В роли учителя. — Учреждение общества малолетних. — Самодельный пистолет. — Полевые работы. — Понятой. — Становой. — Ведьма. — Колдун
[править]У нас часто бывал ездивший с базара на базар торговец дегтем и лаптями. Однажды с ним приехал его внук 8 лет. Утром стали на молитву. Сначала дед сделал замечание внуку, что тот стал молиться непричесанный, а затем, указывая на меня, бойко читающего вслух молитву, сказал, что ему необходимо учиться. После молитвы торговец стал просить отца отпустить меня к нему учить грамоте и младших его детей, и старшего, которого он с целью избавления от воинской повинности сдал в объездчики и которому необходимо знать грамоту. Отец посмотрел на меня нерешительно. Я же ответил, что возьмусь за учение с удовольствием. Дядя Моисей сказал, что он мне заплатит за учение и что охотников учиться найдется много. В начале поста (в 1845 году) я и уехал к дяде Моисею в Чернякино, глухую лесную деревню, где у крестьян и выговор был другой, и одежда была иная. Наша деревня была более цивилизованной, так как мы жили ближе к фабрике. Учить мне пришлось трех парней: 22, 12 и 9 лет. Плату за учение я получил в размере 3 рублей, которые и отдал отцу.

МАТЕРИАЛ УПРАЖНЕНИЯ>

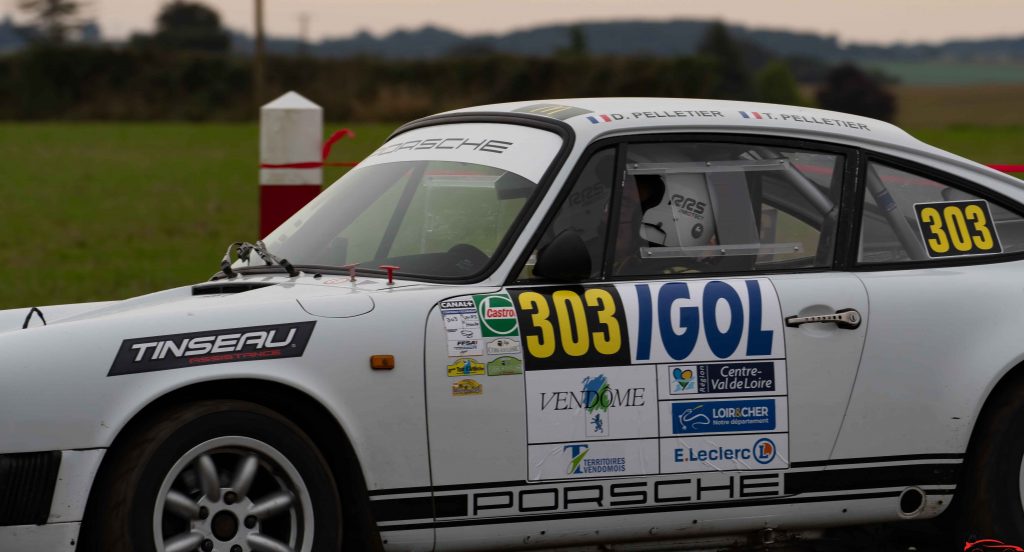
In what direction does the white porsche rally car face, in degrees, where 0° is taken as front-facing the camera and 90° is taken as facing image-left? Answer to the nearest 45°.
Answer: approximately 45°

ЧТО НУЖНО СДЕЛАТЬ>
1/ Ответьте на вопросы по тексту для анализа:
(а) В каком году рассказчик уехал в Чернякино?
(б) Сколько лет было ученикам?
(в) Сколько рассказчик получил за учение и кому отдал эти деньги?
2/ Определите, соответствуют ли утверждения тексту для анализа. Ответьте «да» или «нет» и приведите решающие слова из текста.
(а) Внук торговца был восьмилетним.
(б) Чернякино находилось ближе к фабрике, чем деревня рассказчика.
(в) Торговец сдал старшего сына в объездчики, чтобы избавить его от воинской повинности.

ОТВЕТЫ>
1/
(а) В 1845 году, в начале поста.
(б) Им было 22, 12 и 9 лет.
(в) Рассказчик получил 3 рубля и отдал их отцу.

2/
(а) Да: «Однажды с ним приехал его внук 8 лет».
(б) Нет: «Наша деревня была более цивилизованной, так как мы жили ближе к фабрике».
(в) Да: «которого он с целью избавления от воинской повинности сдал в объездчики».